What is needed ▸ Search the material for "tracts" and copy each line in which it is found.

*** Block opens ***

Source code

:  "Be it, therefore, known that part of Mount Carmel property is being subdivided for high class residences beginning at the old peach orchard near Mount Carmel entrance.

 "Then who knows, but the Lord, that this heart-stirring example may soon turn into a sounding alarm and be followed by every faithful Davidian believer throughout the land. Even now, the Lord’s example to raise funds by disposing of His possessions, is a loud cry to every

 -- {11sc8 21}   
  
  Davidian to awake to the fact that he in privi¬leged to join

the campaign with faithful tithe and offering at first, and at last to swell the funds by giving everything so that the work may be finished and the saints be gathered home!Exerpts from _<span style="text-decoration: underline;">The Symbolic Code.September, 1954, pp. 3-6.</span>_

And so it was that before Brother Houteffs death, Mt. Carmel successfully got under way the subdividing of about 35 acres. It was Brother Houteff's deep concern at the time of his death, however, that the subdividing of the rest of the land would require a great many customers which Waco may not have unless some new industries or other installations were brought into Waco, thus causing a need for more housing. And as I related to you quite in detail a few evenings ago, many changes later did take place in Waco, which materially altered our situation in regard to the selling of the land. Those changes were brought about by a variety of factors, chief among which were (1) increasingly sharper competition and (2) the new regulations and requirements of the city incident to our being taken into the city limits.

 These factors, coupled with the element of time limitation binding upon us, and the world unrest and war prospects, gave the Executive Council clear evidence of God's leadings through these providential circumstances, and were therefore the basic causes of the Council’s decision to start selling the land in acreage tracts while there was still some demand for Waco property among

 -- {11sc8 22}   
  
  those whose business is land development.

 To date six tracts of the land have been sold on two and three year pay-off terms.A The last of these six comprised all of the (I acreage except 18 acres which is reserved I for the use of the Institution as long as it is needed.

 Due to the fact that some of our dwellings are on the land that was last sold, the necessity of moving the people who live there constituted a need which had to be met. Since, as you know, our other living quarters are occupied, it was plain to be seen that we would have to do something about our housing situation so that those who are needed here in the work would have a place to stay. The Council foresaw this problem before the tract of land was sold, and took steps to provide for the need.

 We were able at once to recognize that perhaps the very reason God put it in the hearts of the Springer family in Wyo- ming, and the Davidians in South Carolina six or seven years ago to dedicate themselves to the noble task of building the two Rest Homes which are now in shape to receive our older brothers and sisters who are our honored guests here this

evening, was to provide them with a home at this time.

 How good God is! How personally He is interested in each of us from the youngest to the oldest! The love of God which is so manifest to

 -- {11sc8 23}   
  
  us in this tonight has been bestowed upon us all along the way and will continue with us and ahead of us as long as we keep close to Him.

*** Block closes ***

Exercise answer ▸
 These factors, coupled with the element of time limitation binding upon us, and the world unrest and war prospects, gave the Executive Council clear evidence of God's leadings through these providential circumstances, and were therefore the basic causes of the Council’s decision to start selling the land in acreage tracts while there was still some demand for Waco property among
 To date six tracts of the land have been sold on two and three year pay-off terms.A The last of these six comprised all of the (I acreage except 18 acres which is reserved I for the use of the Institution as long as it is needed.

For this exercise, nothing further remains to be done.